What do the isotopes have to do with the charge? Given that the isotopes peaks are around 1 units far from each other, you can conclude that the ion you are looking at has 1 charge.

The last question is not clear to me.

Answer 2

I've changed the order of your questions so that the answers follow from one another.

What do the isotopes have to do with the charge?

The presence of isotopes has no effect on the charge of the molecule. The physiochemical properties of the molecule and how the MS has been setup dictate how molecules acquire charges.

This is important as methods which utilise isotopic labelling rely on the presence of isotopes in molecules having no effect on their physiochemical properties. Secondarily, life would become untenable if the incorporation of isotopes altered the properties of proteins (see below).

Which peak do I have to look at when determining the charge based on the isotope distribution?

The m/z of the isotope peaks provides information about charge so you use the spacing between isotope peaks.

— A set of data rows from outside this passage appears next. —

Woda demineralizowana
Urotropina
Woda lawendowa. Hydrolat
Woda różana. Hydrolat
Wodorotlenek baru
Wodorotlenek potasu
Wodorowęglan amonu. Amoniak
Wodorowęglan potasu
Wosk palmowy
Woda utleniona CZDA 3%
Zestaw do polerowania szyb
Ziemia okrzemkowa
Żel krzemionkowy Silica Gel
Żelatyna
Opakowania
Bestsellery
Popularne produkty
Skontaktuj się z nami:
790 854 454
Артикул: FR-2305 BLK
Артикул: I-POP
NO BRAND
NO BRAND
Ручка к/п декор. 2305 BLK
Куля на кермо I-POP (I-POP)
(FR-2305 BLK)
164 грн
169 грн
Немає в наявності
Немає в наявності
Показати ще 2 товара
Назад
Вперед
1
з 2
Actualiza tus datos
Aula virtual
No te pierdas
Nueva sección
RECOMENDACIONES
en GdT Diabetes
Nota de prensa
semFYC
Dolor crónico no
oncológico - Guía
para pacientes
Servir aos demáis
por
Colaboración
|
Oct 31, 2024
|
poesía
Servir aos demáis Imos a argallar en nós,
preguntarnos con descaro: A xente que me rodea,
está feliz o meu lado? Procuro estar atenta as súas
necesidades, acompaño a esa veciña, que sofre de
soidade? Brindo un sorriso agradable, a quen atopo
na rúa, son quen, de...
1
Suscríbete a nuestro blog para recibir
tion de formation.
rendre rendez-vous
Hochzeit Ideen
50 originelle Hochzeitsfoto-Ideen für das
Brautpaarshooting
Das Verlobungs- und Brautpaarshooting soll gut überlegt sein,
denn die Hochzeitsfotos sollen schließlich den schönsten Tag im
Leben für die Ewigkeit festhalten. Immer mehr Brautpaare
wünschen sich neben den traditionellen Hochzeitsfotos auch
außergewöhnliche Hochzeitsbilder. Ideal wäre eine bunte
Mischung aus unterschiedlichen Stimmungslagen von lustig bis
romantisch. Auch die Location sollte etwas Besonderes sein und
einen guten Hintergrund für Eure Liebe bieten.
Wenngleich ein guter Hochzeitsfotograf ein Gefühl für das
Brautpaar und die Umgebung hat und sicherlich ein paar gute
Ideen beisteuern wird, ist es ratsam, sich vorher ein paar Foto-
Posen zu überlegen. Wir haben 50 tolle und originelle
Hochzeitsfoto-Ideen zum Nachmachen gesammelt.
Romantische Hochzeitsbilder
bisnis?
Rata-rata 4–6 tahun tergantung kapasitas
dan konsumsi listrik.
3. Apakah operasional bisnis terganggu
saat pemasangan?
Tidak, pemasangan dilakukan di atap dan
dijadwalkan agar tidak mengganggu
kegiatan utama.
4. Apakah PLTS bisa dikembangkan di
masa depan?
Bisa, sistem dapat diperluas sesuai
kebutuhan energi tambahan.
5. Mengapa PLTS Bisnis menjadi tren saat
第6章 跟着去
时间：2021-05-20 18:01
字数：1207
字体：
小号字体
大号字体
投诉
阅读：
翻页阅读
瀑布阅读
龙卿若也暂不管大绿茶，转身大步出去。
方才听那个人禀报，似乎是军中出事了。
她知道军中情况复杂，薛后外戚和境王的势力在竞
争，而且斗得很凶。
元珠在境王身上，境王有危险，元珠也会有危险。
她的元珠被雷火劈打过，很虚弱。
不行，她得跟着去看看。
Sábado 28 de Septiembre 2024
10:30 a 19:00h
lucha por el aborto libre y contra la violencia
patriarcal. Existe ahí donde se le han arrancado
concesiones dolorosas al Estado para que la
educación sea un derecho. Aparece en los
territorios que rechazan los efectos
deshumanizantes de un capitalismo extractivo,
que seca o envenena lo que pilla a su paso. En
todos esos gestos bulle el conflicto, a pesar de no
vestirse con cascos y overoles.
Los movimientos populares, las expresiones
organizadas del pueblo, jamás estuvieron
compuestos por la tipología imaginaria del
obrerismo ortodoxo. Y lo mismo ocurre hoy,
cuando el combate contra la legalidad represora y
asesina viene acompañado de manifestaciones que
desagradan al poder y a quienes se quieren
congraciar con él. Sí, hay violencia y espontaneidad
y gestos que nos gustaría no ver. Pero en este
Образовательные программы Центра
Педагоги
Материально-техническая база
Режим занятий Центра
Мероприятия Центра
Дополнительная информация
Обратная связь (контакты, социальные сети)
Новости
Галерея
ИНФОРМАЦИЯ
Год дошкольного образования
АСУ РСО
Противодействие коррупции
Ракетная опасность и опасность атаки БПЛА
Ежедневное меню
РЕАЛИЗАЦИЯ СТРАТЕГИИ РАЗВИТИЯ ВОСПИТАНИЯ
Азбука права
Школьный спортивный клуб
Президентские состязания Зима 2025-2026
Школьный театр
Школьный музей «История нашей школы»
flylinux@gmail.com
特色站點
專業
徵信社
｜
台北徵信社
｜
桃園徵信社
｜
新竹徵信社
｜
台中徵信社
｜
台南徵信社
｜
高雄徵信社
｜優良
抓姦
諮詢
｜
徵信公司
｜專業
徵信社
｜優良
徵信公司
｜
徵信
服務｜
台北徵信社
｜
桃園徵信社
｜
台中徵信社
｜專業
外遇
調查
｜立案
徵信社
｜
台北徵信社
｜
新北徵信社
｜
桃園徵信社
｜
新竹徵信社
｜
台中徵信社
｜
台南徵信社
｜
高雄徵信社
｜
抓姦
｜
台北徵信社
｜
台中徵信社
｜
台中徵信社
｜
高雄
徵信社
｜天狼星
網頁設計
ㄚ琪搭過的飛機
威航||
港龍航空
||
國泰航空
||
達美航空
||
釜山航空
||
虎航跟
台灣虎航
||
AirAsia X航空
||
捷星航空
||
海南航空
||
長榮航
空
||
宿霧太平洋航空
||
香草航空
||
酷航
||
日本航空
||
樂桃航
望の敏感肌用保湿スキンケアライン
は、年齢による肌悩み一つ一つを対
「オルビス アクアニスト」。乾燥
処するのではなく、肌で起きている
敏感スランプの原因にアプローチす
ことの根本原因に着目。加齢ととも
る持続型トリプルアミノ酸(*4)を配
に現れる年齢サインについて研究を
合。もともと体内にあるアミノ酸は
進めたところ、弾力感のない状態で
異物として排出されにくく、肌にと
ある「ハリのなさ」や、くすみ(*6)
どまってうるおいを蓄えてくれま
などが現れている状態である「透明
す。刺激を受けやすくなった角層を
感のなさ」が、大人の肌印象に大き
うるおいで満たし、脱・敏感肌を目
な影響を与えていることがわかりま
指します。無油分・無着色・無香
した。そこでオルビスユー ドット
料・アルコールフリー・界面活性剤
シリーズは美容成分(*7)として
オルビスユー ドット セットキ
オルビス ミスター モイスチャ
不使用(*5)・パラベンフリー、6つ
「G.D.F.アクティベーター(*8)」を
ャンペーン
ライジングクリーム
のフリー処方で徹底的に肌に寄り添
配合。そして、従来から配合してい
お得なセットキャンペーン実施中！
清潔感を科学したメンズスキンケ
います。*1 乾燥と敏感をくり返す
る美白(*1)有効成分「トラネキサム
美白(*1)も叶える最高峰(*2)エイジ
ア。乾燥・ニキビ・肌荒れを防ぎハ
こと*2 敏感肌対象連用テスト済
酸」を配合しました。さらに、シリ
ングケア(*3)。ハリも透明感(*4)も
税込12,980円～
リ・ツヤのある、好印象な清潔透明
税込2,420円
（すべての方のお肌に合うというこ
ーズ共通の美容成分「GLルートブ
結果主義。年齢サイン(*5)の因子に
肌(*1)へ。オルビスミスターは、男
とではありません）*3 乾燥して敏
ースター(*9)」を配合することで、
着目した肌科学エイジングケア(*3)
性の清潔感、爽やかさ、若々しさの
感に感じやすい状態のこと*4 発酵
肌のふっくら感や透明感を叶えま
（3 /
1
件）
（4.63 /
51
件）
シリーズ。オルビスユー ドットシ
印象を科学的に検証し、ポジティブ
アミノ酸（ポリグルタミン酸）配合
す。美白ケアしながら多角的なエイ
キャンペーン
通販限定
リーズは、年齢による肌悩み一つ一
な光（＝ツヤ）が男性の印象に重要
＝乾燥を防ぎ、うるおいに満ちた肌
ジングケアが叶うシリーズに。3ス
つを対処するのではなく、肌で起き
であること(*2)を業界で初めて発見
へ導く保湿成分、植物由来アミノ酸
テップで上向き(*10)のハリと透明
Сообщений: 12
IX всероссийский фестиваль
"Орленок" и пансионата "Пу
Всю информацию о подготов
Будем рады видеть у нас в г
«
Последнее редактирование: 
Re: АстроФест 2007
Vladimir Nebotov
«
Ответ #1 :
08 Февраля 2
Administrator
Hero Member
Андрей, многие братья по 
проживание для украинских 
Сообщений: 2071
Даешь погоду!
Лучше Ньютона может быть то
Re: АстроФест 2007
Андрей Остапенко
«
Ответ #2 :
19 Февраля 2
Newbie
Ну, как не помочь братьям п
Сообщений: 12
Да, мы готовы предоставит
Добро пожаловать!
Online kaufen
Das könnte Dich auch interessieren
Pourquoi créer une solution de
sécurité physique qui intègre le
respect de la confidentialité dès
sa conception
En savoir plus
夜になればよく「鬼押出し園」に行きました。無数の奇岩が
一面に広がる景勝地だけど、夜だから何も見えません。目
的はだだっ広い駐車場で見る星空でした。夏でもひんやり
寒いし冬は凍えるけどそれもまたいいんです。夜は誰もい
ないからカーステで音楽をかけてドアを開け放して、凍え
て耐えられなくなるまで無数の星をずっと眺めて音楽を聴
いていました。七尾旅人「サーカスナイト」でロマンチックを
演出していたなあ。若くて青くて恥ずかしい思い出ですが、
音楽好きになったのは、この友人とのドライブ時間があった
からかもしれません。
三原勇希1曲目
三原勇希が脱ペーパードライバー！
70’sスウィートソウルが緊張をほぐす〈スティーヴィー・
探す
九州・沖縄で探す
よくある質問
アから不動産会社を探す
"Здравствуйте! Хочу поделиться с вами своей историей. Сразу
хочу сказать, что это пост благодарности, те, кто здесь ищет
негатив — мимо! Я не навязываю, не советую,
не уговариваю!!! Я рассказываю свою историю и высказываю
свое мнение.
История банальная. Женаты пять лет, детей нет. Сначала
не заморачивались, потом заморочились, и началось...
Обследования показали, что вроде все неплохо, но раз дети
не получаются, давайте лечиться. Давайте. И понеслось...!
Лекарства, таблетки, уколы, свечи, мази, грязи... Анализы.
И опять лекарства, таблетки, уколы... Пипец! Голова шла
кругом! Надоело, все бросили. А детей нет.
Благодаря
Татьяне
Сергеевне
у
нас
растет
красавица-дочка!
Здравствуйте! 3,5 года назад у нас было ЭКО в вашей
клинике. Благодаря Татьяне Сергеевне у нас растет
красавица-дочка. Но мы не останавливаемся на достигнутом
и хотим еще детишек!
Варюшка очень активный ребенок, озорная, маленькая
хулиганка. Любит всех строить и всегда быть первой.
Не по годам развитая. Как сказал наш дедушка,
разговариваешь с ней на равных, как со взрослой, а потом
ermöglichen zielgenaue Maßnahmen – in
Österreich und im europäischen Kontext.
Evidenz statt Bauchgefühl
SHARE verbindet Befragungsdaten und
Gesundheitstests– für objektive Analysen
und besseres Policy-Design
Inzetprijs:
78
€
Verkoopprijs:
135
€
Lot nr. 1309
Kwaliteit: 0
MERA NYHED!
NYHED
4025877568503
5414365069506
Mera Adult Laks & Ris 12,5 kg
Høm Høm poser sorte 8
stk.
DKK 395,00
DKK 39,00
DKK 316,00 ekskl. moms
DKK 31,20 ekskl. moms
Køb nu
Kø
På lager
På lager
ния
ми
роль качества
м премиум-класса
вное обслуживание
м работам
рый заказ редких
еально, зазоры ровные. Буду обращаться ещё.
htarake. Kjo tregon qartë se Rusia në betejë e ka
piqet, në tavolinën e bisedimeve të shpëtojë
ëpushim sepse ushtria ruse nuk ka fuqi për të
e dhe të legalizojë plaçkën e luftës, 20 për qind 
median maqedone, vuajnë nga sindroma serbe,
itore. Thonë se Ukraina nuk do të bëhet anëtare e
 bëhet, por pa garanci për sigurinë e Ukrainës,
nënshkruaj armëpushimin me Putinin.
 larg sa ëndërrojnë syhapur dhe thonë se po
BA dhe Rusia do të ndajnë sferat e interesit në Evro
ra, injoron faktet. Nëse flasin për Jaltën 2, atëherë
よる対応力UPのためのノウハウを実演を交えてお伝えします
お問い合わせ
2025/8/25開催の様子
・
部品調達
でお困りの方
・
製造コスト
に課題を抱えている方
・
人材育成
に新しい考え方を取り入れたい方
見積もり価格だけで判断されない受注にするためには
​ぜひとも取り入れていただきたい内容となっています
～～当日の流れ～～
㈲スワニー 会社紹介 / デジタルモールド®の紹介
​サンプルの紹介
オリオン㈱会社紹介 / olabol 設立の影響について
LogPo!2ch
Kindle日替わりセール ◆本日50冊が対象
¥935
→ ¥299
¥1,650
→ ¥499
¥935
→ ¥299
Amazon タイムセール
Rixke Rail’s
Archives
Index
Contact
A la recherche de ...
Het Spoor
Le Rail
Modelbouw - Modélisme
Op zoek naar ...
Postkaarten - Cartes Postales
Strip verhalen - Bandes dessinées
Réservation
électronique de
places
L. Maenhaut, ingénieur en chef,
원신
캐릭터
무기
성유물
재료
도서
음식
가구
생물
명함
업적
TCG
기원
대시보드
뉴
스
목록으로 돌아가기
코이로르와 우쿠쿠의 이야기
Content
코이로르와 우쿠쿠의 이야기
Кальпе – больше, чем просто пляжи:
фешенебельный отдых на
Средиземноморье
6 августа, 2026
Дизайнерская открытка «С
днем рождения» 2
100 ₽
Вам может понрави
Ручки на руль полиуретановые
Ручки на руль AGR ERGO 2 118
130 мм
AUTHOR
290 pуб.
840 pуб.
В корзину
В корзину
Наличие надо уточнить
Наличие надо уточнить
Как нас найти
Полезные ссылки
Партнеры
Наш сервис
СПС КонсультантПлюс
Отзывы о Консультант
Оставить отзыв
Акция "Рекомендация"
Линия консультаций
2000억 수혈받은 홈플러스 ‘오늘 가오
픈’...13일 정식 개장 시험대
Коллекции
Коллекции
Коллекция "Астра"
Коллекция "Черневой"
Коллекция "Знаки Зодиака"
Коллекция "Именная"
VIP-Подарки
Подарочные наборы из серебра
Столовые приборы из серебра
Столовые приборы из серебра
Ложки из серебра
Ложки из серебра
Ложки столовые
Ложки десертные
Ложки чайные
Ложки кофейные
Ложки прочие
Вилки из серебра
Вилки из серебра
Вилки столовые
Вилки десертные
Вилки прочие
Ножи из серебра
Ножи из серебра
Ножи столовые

It is important to use the most accurate measurements, which will be the strongest peaks, to calculate the mass difference. There is no need to use the monoisotopic (M) peak which in some cases will not be present.

~ 1.1% of the carbon on the planet is C13 so on average in biological molecules 1.1 out of every 100 carbons will be the C13 isotope. Therefore, as biological molecules get larger C13 will be incorporated more frequently and the chances of measuring the monoisotopic peak reduces.

What does this charge (and isotope distribution) tells us about the peak on which we zoomed in to create the above graph?

Lets assume the m/z difference between the monoisotopic peak (M) and the isotope peak with 1 isotope per molecule (M+1) is; 1086.55 - 1085.55 = 1

We know that the mass for the isotope is ~1 so z must equal 1 when the isotope peaks have a difference of 1 m/z.

Why would the peaks differ 0.5 mass units(see above)?

Let's assume we're working with the same molecule as above (M = 1084.543) but it is doubly charged. In this instance it will have an m/z = 543.778 and the first isotope peak (M+1) will be measured at 544.278 m/z.

We know that m = 1 when a single isotope is present so the difference of 0.5 m/z => 1/0.5 = 2. The charge (z) is 2.

Note that every charge adds a proton at 1.007276 mass units to the monoisotopic mass of the charged molecule. However, when we talk about the monoisotopic mass of the molecule we don't want to include protons. That is why M = 1084.543 rather than the 1085.55 m/z (and mass) of the singly-charged molecule that was shown in the image above.